読み込んだ動画は、必要な部分だけをファイルから読む。困るのは書き出す側である。報告のあった 35 分の動画を 1280 × 720、画質「低」、音声 96 kbps で書き出すと、目安は約 467 MB になる。書き出す動画をすべてメモリに溜めてからダウンロードさせる方式では、少なくとも出力と同じ大きさのメモリが要り、メモリの少ない端末では途中で止まるおそれがある。

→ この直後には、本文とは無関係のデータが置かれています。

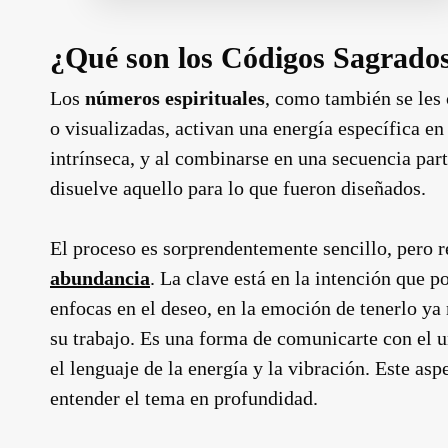
¿Qué son los Códigos Sagrad
Los
números espirituales
, como también se les 
o visualizadas, activan una energía específica en
intrínseca, y al combinarse en una secuencia par
disuelve aquello para lo que fueron diseñados.
El proceso es sorprendentemente sencillo, pero 
abundancia
. La clave está en la intención que po
enfocas en el deseo, en la emoción de tenerlo ya
su trabajo. Es una forma de comunicarte con el u
el lenguaje de la energía y la vibración. Este as
entender el tema en profundidad.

そこでパソコンの Chrome と Edge では、File System Access API の
showSaveFilePicker() で保存先を先に選んでもらい、Mediabunny の
StreamTarget
で変換しながらファイルに書き込む。メモリに溜まるのは、書き込み待ちの数十 MB
ほどで済む。目安が 200 MB 以上なら、この方式を選んだ状態から始める。Safari や Firefox
のように showSaveFilePicker() が無いブラウザではメモリに作るしかなく、目安が
500 MB 以上なら、途中で止まるおそれがあると画面に出す。
確かめていないこともある。iPhone の実機での変換は、まだ確認していない。Safari 26 の対応は、ここまでに挙げた資料に基づく。Linux で AAC が使えないことと、Windows の Chrome が受け付ける AAC のビットレートも、資料と Chromium のソースに基づくもので、開発者の側では実機で試していない。ファイルへの直接の書き込みは、ヘッドレス Chromium で、保存先を選ぶ画面の代わりにブラウザ内の保存領域(OPFS)のファイルを渡して確かめた。
FFmpeg を持ち込まなかったぶん、ブラウザに無いエンコーダは使えず、ブラウザのエンコーダが受け付けない設定も使えない。受け付けるかどうかは、音声のビットレート一つまで、問い合わせてみるまで分からない。その代わり、ツールが配るのはページと Mediabunny を含む JavaScript で、符号化と復号そのものはブラウザが持つエンコーダとデコーダが行う。どの形式とビットレートを選べるかは、ページを開いた環境で問い合わせた結果として、画面に出る。